**Required work:**
**1)** Condense the paragraph that begins "As explained by Meinert and Lavin" from the passage on total evidence into a short bulleted list that keeps its main facts.
**2)** Answer these questions using the passage on total evidence:
(a) Which symbol denotes the total evidence?
(b) In the conjugate prior NIG distribution, which parameters act as virtual observations?
(c) Which equations are used for the aleatoric and the epistemic uncertainties?
**3)** Carry on the passage on total evidence, starting after its last sentence.

**Text segment:**
○ ○ ○ ○ ○ ○ ○
The total evidence, denoted as $ \Phi $ , is defined as (Meinert and Lavin, Reference Meinert and Lavin2021; Meinert et al., Reference Meinert, Gawlikowski and Lavin2023):

(2.14)

$$ \Phi ={\nu}_i+2{\alpha}_i. $$

As explained by Meinert and Lavin (Reference Meinert and Lavin2021) and Meinert et al. (Reference Meinert, Gawlikowski and Lavin2023), Equation (2.14) provides a better, more intuitive measure of the total evidence because it directly incorporates both the virtual measurements for the mean and the variance. In the conjugate prior NIG distribution, parameters $ {\nu}_i $ and $ 2{\alpha}_i $ act as virtual observations that encapsulate our prior beliefs. Therefore, the total evidence is determined by combining these two parameters. For the uncertainty quantification part, we employ Meinert et al. (Reference Meinert, Gawlikowski and Lavin2023)’s approach to measure the aleatoric and epistemic uncertainties, as shown in Equations 2.12 and 2.13, respectively.
○ ○ ○ ○ ○ ○ ○
**Stored data:**
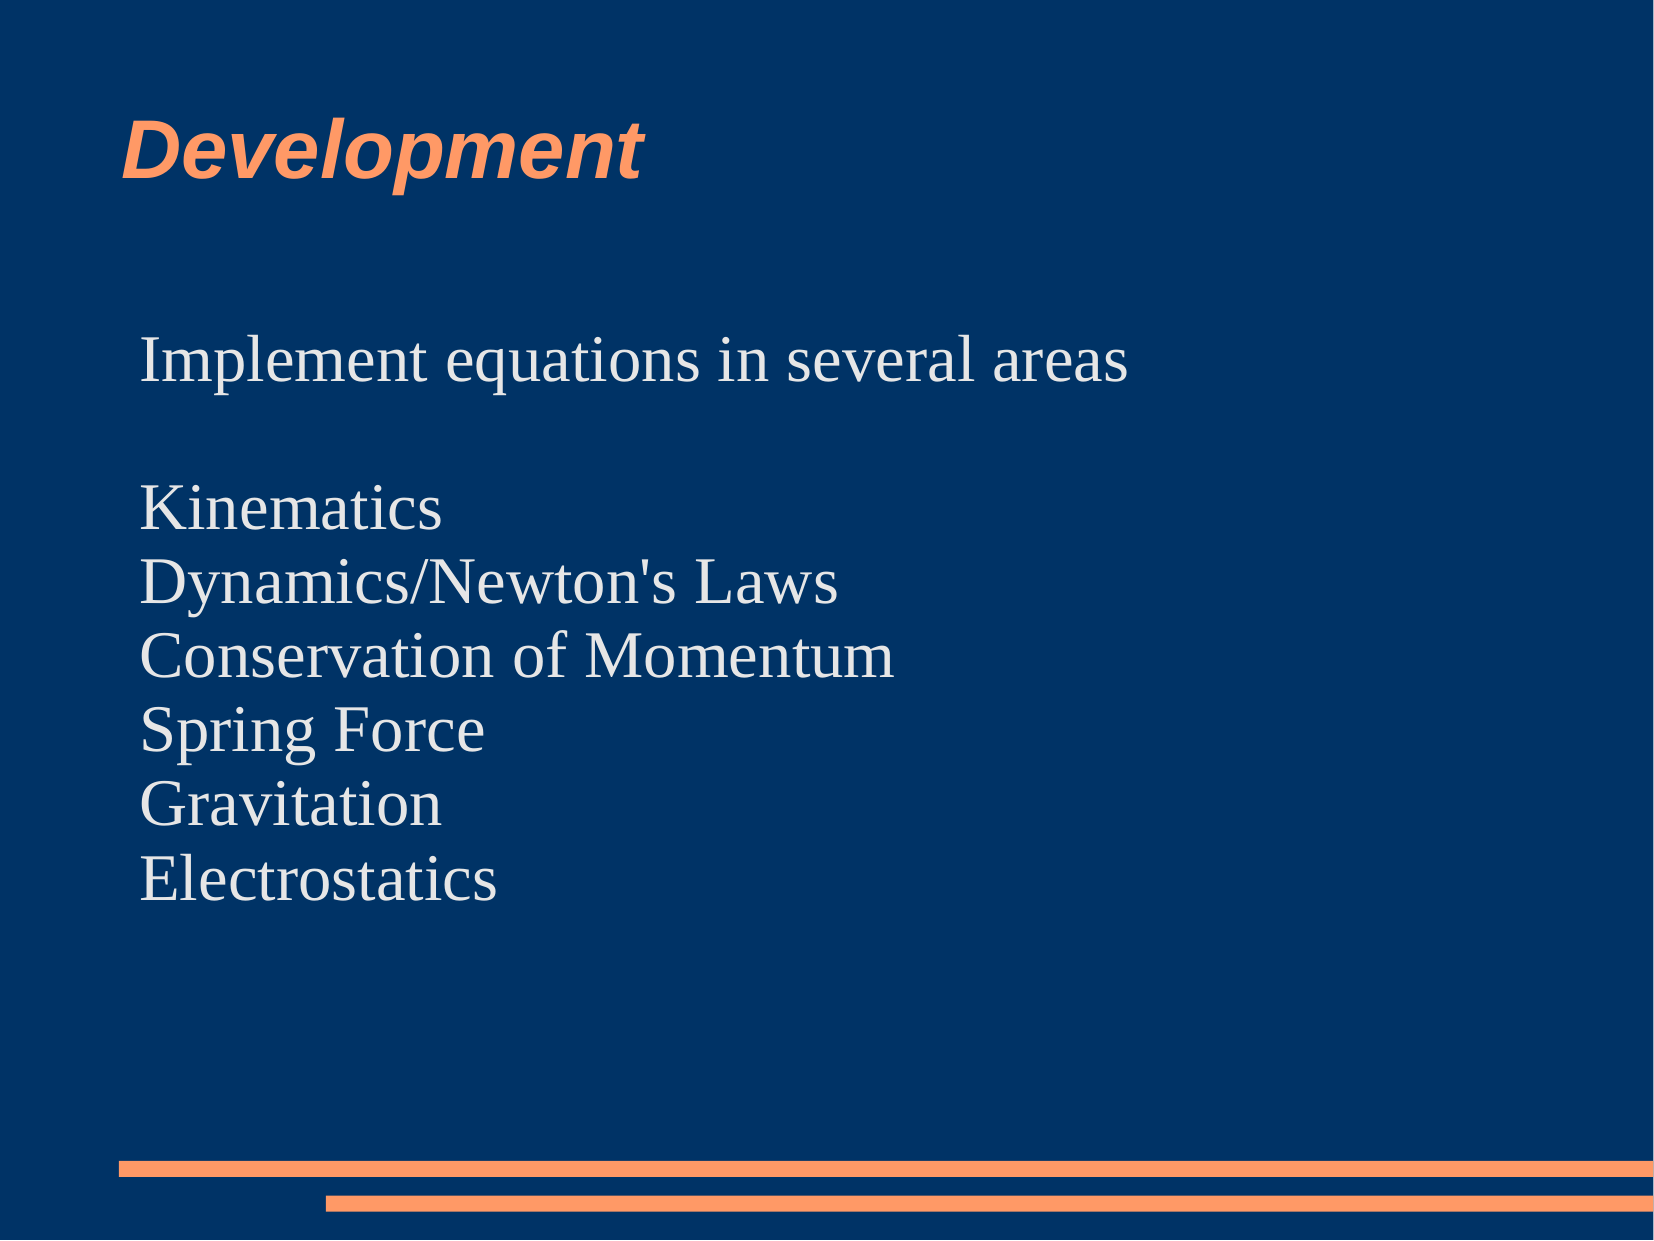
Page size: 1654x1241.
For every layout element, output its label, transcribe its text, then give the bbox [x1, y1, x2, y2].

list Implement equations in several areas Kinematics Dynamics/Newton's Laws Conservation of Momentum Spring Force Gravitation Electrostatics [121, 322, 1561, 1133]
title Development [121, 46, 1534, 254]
○ ○ ○ ○ ○ ○ ○
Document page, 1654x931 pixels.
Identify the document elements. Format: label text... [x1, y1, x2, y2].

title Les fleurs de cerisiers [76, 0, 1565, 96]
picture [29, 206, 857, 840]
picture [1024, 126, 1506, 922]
○ ○ ○ ○ ○ ○ ○
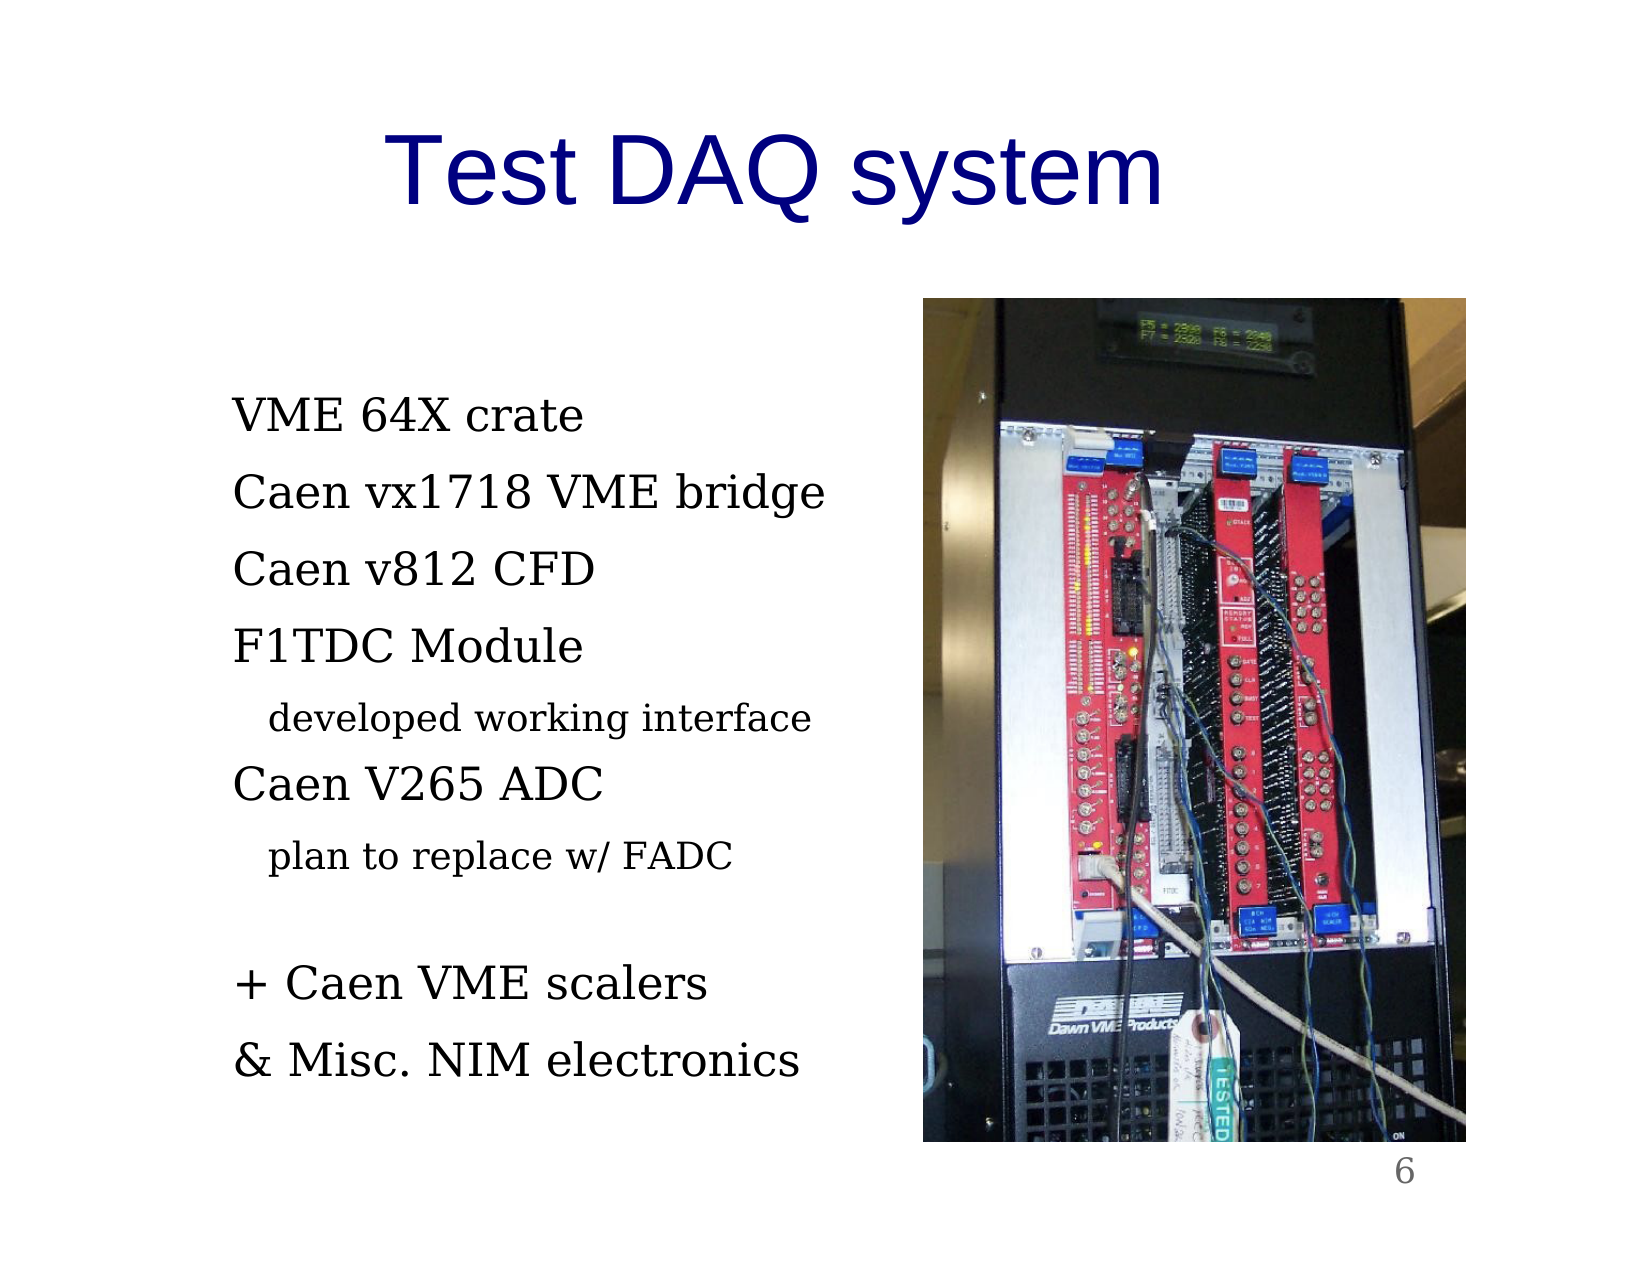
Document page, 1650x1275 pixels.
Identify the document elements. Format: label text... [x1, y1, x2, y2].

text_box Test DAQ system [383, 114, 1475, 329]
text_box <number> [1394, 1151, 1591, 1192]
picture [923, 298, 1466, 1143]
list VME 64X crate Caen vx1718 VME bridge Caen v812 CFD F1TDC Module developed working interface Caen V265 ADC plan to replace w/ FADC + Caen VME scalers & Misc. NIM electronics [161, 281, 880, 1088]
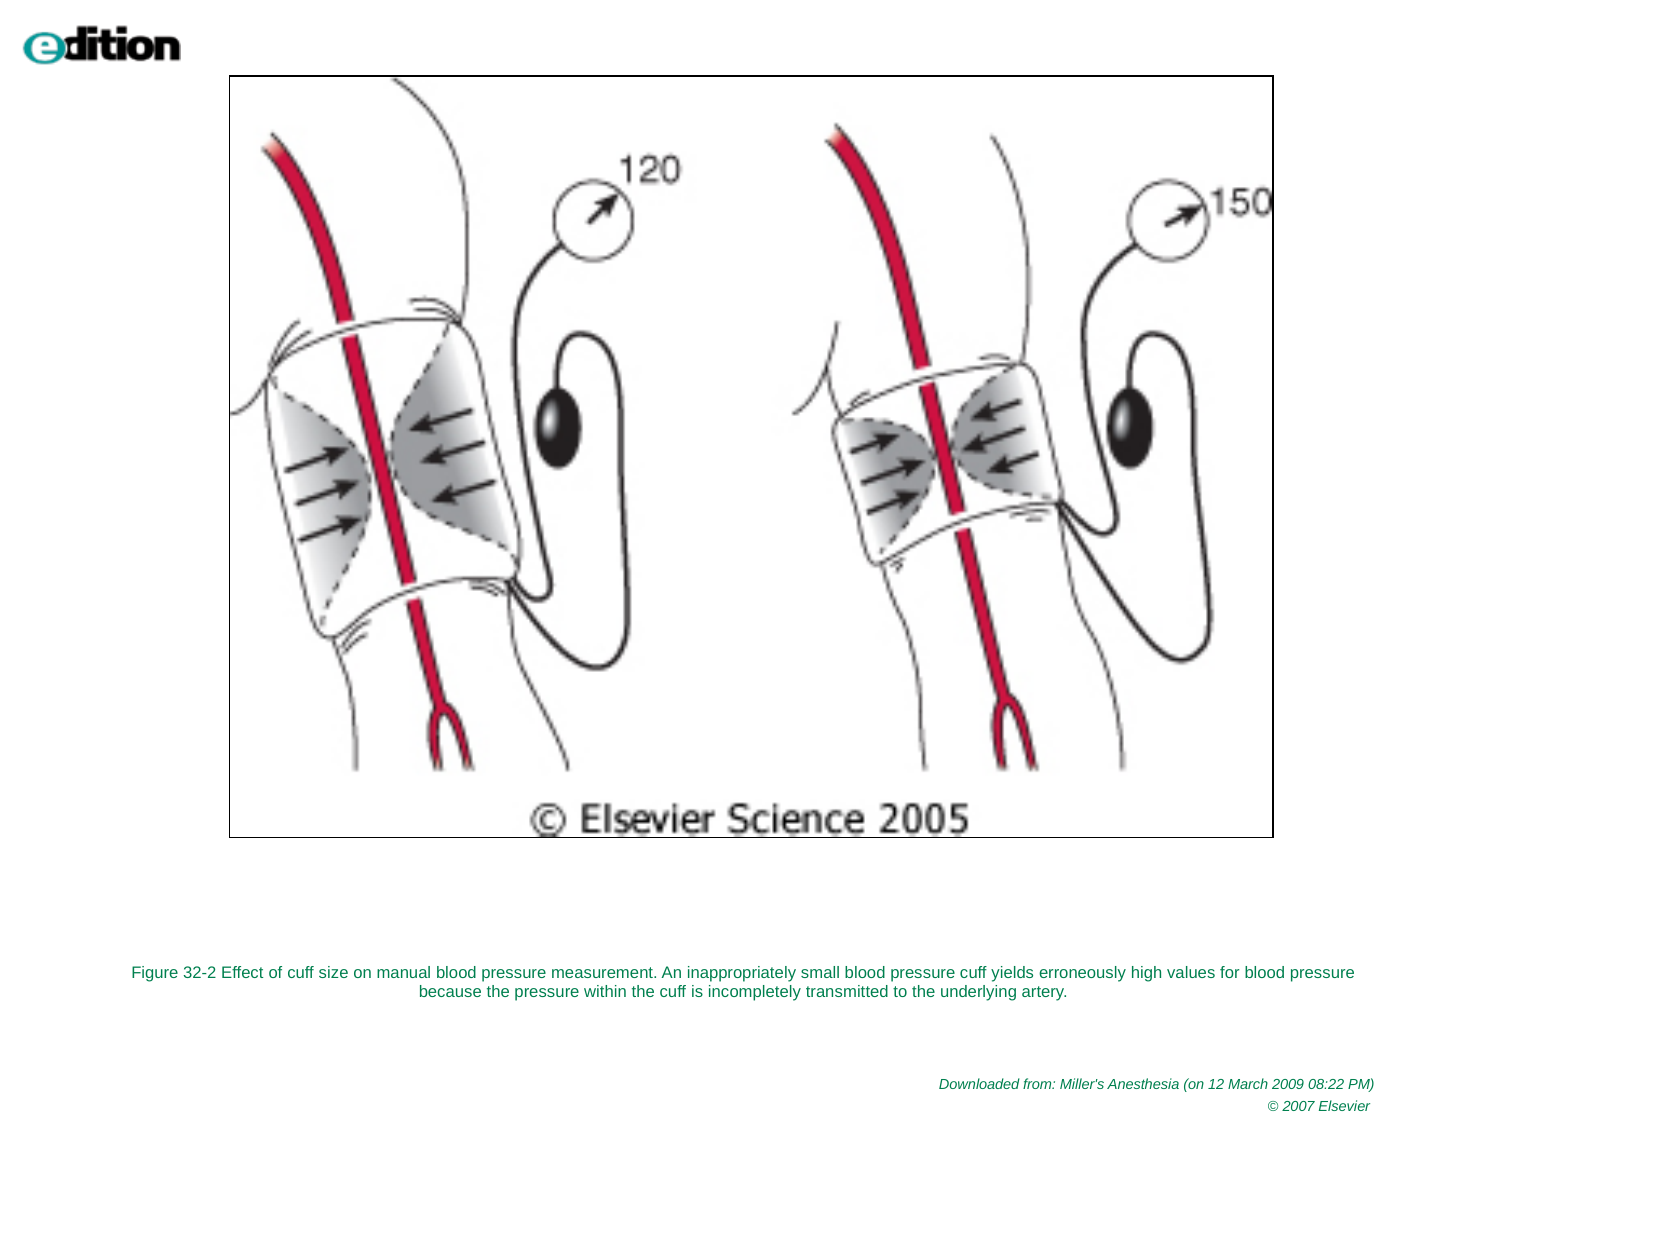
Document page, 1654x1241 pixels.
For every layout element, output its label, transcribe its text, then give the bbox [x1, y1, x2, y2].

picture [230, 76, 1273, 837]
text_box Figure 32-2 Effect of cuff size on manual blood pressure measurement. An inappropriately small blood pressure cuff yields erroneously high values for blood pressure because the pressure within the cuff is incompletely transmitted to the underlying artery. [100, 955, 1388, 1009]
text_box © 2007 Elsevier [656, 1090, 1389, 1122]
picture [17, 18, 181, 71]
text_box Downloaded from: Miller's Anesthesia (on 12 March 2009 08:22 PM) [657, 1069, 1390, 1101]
○ ○ ○ ○ ○ ○ ○
**Results for the exercise:**
**1)**
- Equation (2.14) gives a better, more intuitive measure of total evidence because it directly incorporates the virtual measurements for both the mean and the variance.
- In the conjugate prior NIG distribution, ν_i and 2α_i act as virtual observations that encapsulate prior beliefs.
- The total evidence is therefore found by combining these two parameters.
- Aleatoric and epistemic uncertainties are measured with the approach of Meinert et al. (2023), shown in Equations 2.12 and 2.13, respectively.

**2)**
(a) Φ
(b) ν_i and 2α_i
(c) Equation 2.12 for the aleatoric uncertainty and Equation 2.13 for the epistemic uncertainty

**3)**
2.4. Evaluation of uncertainty quantification

We evaluate the calibration of the uncertainty estimation through the implementation of the spread-skill plot (Wilks, Reference Wilks2011; Haynes et al., Reference Haynes, Lagerquist, McGraw, Musgrave and Ebert-Uphoff2023). Additionally, to further verify the reliability and calibration of our uncertainty estimates, we also employ the discard test method (Barnes and Barnes, Reference Barnes and Barnes2021; Haynes et al., Reference Haynes, Lagerquist, McGraw, Musgrave and Ebert-Uphoff2023).

2.4.1. Spread-skill plot

The spread-skill plot assesses the calibration of the model’s uncertainty estimates across different levels of predicted uncertainty. It compares the predicted spread (uncertainty) with the actual prediction errors to determine how well the uncertainty estimates reflect the true uncertainty in predictions.

Algorithm 1 Spread-Skill Plot.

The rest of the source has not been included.